# [What you should do]
Extract each line from the records below that contains the string "path".

# [Entries shown]
--------
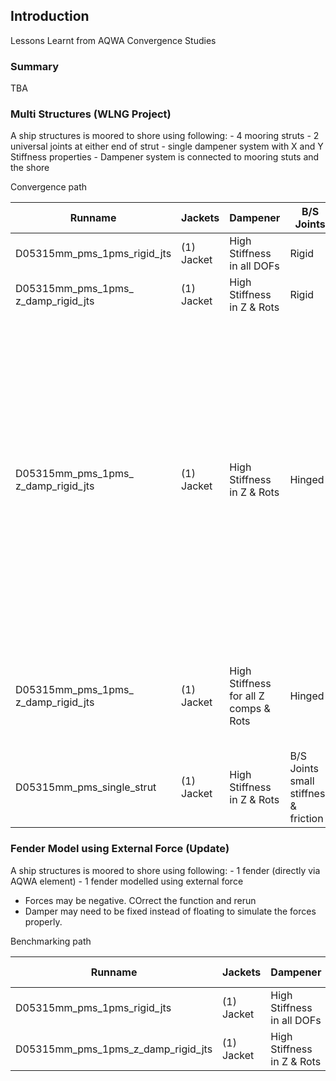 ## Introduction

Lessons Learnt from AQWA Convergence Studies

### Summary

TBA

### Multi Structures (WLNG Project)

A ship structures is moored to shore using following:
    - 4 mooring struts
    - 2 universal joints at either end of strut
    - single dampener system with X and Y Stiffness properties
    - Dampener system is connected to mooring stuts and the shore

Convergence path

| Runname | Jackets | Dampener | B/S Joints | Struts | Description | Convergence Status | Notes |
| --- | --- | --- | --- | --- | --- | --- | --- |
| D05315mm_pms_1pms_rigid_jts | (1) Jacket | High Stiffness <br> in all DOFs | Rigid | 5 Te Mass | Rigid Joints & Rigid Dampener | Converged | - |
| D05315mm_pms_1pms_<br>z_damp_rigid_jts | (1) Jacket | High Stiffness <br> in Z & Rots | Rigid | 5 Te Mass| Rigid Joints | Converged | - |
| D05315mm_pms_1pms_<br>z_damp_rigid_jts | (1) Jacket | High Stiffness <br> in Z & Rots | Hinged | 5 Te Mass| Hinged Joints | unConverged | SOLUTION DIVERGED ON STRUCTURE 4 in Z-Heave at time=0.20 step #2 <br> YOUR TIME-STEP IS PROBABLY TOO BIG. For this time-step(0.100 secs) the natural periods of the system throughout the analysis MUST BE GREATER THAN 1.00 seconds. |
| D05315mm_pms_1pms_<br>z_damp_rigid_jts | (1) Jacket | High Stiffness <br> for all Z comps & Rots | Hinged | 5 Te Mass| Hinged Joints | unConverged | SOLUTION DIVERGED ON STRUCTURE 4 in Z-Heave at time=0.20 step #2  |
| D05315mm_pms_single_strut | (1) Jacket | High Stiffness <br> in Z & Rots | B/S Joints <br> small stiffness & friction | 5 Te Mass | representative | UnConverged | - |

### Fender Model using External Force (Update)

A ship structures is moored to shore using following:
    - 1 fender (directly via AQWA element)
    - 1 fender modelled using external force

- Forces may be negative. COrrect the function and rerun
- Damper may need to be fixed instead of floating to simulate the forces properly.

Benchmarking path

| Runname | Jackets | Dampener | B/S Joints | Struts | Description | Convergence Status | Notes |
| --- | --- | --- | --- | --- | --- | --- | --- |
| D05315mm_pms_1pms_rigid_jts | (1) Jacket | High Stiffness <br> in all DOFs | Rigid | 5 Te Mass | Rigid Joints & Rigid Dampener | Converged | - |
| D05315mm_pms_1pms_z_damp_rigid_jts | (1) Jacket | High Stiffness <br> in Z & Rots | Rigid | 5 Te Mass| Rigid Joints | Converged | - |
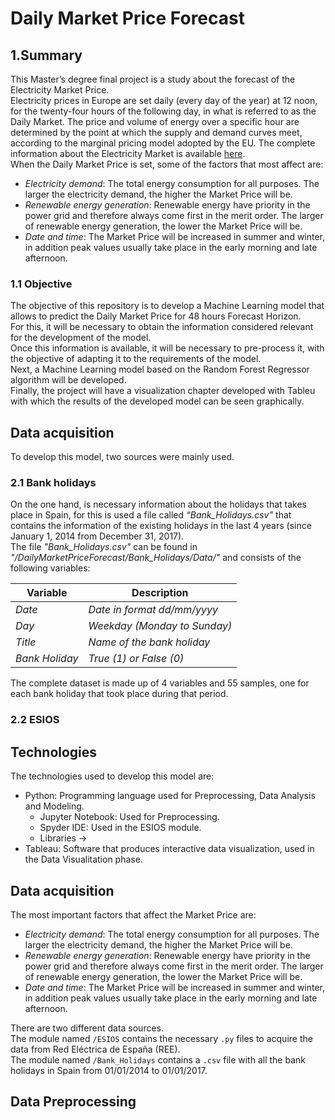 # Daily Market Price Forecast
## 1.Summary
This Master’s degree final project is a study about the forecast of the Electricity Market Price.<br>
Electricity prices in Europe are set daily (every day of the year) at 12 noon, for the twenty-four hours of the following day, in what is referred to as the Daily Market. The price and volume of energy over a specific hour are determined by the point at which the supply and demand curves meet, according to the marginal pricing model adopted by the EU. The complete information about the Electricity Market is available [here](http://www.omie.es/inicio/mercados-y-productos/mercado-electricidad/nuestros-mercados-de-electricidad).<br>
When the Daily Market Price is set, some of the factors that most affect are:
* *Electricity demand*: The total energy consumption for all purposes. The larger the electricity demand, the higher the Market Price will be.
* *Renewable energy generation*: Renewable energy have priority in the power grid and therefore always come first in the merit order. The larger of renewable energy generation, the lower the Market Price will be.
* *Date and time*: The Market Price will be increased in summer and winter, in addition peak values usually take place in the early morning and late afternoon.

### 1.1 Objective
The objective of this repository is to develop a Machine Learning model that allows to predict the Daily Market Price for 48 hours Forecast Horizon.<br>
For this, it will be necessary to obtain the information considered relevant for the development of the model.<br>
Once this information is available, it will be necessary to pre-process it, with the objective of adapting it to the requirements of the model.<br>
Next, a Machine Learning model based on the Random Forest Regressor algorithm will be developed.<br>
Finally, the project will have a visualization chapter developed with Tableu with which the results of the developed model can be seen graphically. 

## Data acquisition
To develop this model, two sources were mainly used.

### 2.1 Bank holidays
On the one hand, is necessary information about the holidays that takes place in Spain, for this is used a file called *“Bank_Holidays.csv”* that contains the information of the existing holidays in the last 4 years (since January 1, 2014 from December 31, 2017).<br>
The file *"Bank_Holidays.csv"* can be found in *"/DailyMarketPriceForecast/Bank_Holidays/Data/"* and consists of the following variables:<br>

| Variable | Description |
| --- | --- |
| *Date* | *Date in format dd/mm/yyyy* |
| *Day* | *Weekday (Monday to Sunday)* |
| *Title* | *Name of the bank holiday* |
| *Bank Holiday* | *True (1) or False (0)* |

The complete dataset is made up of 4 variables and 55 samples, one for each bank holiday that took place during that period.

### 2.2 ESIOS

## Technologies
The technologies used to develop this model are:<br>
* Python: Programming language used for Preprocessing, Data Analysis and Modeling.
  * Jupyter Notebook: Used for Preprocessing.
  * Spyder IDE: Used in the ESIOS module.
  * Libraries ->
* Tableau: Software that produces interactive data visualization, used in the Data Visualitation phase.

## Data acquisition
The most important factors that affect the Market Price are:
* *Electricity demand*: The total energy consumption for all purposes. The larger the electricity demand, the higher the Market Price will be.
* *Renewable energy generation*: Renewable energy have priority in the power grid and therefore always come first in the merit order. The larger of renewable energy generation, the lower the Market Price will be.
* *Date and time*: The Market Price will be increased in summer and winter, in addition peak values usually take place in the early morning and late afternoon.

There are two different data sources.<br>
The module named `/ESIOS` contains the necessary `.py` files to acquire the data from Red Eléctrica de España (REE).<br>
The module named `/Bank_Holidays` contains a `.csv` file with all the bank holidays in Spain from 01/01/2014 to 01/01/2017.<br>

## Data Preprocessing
--------
# [Final answer]
Convergence path
Benchmarking path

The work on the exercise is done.